• **Brief**:
Filter this data down to the lines that hold "MARVO", and copy them.

======== Supplied data ========

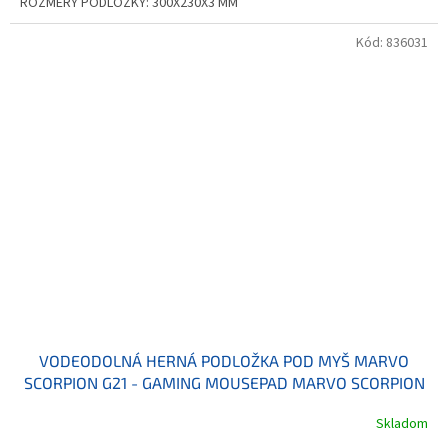
ROZMERY PODLOŽKY: 300X230X3 MM
Kód:
836031
VODEODOLNÁ HERNÁ PODLOŽKA POD MYŠ MARVO
SCORPION G21 - GAMING MOUSEPAD MARVO SCORPION
G21
Skladom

========

• **Problem solution**:
VODEODOLNÁ HERNÁ PODLOŽKA POD MYŠ MARVO
SCORPION G21 - GAMING MOUSEPAD MARVO SCORPION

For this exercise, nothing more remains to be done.